EuropaChorAkademie was awarded the Preis der deutschen Schallplattenkritik 2009 and in 2010 the Midem Classical for their recording of Requiem für einen jungen Dichter, with soloists, the Czech Philharmonic Choir Brno, the Slovak Philharmonic Choir, the Eric Vloeimans Quintet and the Holland Symfonia, conducted by Bernhard Kontarsky for the label Cybele. They recorded in 2014 Schönberg's unfinished opera Moses und Aron with Franz Grundheber as Moses, Andreas Conrad as Aron, and the SWR Sinfonieorchester conducted by Cambreling. A review noted that the choir was highly expressive (hochexpressiv) in its important dramatic function where the choir is not a commentator as in ancient Greek drama, but an actor (dramatischer Handlungsträger).
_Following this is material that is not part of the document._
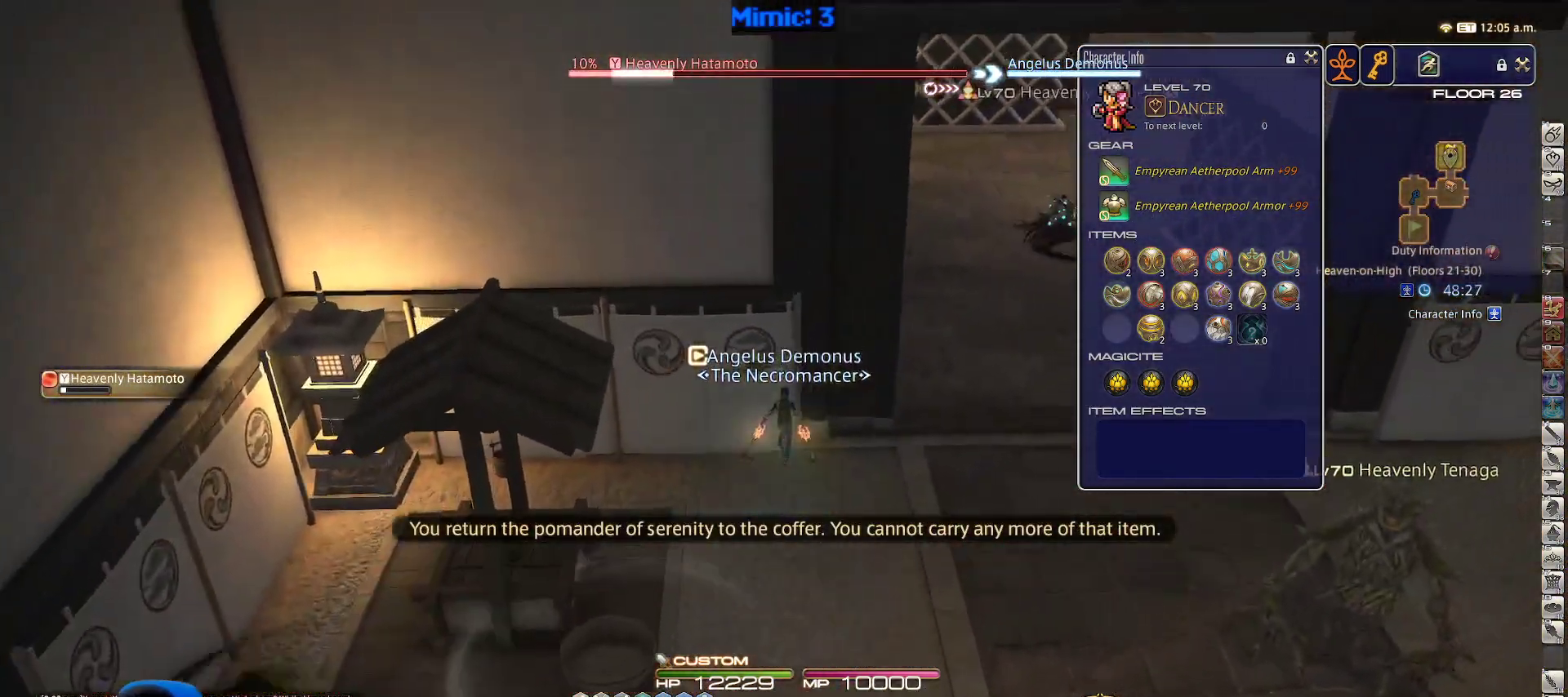
{"keys": ["a", "s"], "events": [[167, "w", "up"], [200, "a", "down"], [483, "s", "down"]]}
The recording was nominated for the Grammy of 2015 in the category Best Opera Recording.

== Selected recordings ==
- 1998: Mendelssohn Paulus / Daus / Bach-Ensemble der EuropaChorAkademie / SWR Sinfonieorchester
- 1999: Bach Mass in B minor / Daus / Bach-Ensemble der EuropaChorAkademie / Münchner Symphoniker
- 2000: Bach: St John Passion / Daus / Bach-Ensemble der EuropaChorAkademie
- 2001: Berlioz Roméo et Juliette / Cambreling / SWR Sinfonieorchester
- 2004: Mahler Symphony No. 8 / Gielen / SWR Sinfonieorchester

- 2008: Debussy Le Martyre de saint Sébastien / Cambreling, Grant Murphy, Pecková, Stutzmann, Lyssewski
- 2008: Haydn Missa in angustiis / Gielen, Lind, Danz, Taylor, Hagen
- 2008: Berlioz L'enfance du Christ / Cambreling, Henschel, Beuron, Rouillon, Brenz, Martin-Bonnet
- 2008: Schumann Das Paradies und die Peri / Cambreling, Kringelborn, Jansen, Pecková, Homberger, Karasiak, Braun
- 2009: Verdi Messa da Requiem / Plácido Domingo, Gallardo-Domas, Brillembourg, Berti, Abrazákow
- 2009: Berlioz Grande Messe des Morts / Cambreling, Groves

- 2009: Zimmermann Requiem für einen jungen Dichter / Kontarsky
- 2010: Liszt Christus / Daus, Kostenko, Brillembourg, Dewald, Salter
- 2011: Bach Mass in B minor / Daus, Wilsberg Lund, Brillembourg, Süß, Nolte
- 2012: Orff Catulli Carmina / Cambreling
- 2012: Mozart Requiem / Daus
- 2012: Verdi Messa da Requiem / Cambreling
- 2012: Brahms Zigeunerlieder / Daus
- 2012: Poulenc Stabat Mater / Daus
- 2014: Schönberg Moses und Aron / Cambreling, SWR Sinfonieorchester.